Conduits par Frédéric Blondel, chercheur au Laboratoire de changement social (université de Paris Denis-Diderot), et Sabine Delzescaux, chercheure au Laboratoire d’économie et de gestion des organisations de santé (université de Paris-Dauphine), les travaux se sont appuyés en grande partie sur le croisement des points de vue des différents acteurs. C’est ainsi qu’outre un comité de pilotage garant des orientations de la recherche, quatre groupes de travail ont été constitués avec les « institutionnels » (responsables d’associations, de maisons départementales des personnes handicapées et de représentants des pouvoirs publics), les directeurs d’établissements, les professionnels (aides médico-psychologiques, moniteurs-éducateurs, personnels paramédicaux, chefs de service, intervenants à domicle…) et les aidants familiaux.

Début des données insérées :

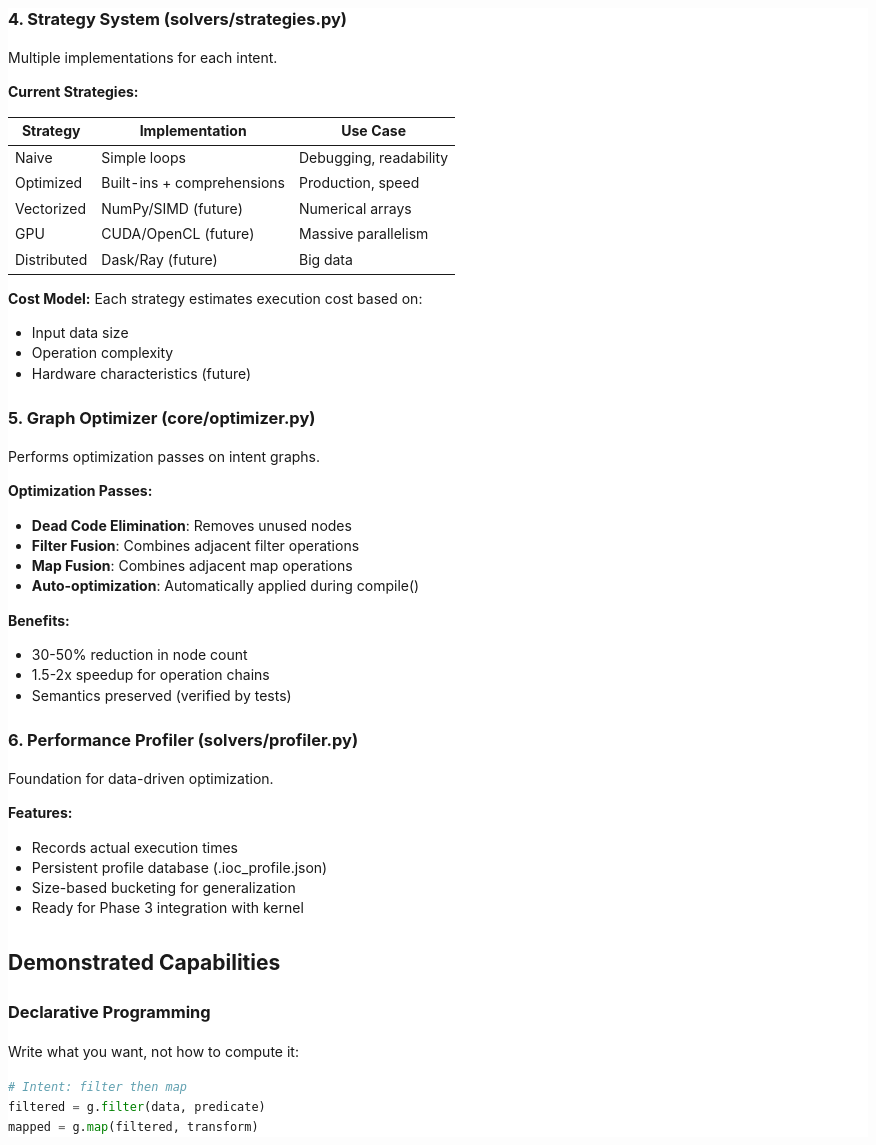 ### 4. Strategy System (solvers/strategies.py)
Multiple implementations for each intent.

**Current Strategies:**

| Strategy | Implementation | Use Case |
|----------|---------------|----------|
| Naive | Simple loops | Debugging, readability |
| Optimized | Built-ins + comprehensions | Production, speed |
| Vectorized | NumPy/SIMD (future) | Numerical arrays |
| GPU | CUDA/OpenCL (future) | Massive parallelism |
| Distributed | Dask/Ray (future) | Big data |

**Cost Model:**
Each strategy estimates execution cost based on:
- Input data size
- Operation complexity
- Hardware characteristics (future)

### 5. Graph Optimizer (core/optimizer.py)
Performs optimization passes on intent graphs.

**Optimization Passes:**
- **Dead Code Elimination**: Removes unused nodes
- **Filter Fusion**: Combines adjacent filter operations
- **Map Fusion**: Combines adjacent map operations
- **Auto-optimization**: Automatically applied during compile()

**Benefits:**
- 30-50% reduction in node count
- 1.5-2x speedup for operation chains
- Semantics preserved (verified by tests)

### 6. Performance Profiler (solvers/profiler.py)
Foundation for data-driven optimization.

**Features:**
- Records actual execution times
- Persistent profile database (.ioc_profile.json)
- Size-based bucketing for generalization
- Ready for Phase 3 integration with kernel

## Demonstrated Capabilities

### Declarative Programming
Write what you want, not how to compute it:
```python
# Intent: filter then map
filtered = g.filter(data, predicate)
mapped = g.map(filtered, transform)
```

L’intérêt de la recherche est d’avoir tenté de comprendre ce qu’est le vieillissement des personnes multihandicapées en prenant en compte la variable spécifique que constitue, pour elles, la stimulation. Elle éclaire ainsi d’un jour nouveau le débat sur le cinquième risque, qui tendrait à faire converger vers un même traitement des populations qui ne sont peut-être pas comparables. Peut-on en effet mettre sur le même plan une personne dépendante de 98 ans et une autre multihandicapée de 30 ans, dont le dégré d’incapacité est, pour la première, la suite logique d’une vie autonome et, pour la seconde, le fruit d’un travail de stimulation artificielle permanent ? Telle est en substance la question dérangeante posée par les chercheurs. Lesquels montrent les limites d’une approche fondée sur un critère d’incapacité commun aux deux populations et qui, basée sur la mesure fonctionnelle, ne prend pas en compte l’histoire de la personne et ses besoins d’accompagnement social et thérapeutique.
Un autre intérêt de ces travaux est de mettre en évidence que si le vieillissement est marqué par la dégénérescence des capacités biologiques, il résulte aussi du rapport que chacun entretient avec lui. Ainsi le vieillissement est analysé non pas comme une situation, mais comme un parcours qui doit être appréhendé sur le plan de la longévité, mais aussi de la qualité de vie. Sachant que cette qualité de vie, pour la personne multihandicapée, dépend fortement de la personne chargée de l’accompagner et de l’éthique de cette dernière.
ISABELLE SARAZIN
(1) Ce qui a permis leur accession à la verticalité qui a eu de multiples effets positifs sur leur fonctionnement intestinal, leur circulation sanguine, la réduction des escarres et les risques pulmonaires…
(2) Centre de ressources multihandicap : 42, avenue de l’Observatoire – 75014 Paris – Tél.01 53 10 37 37.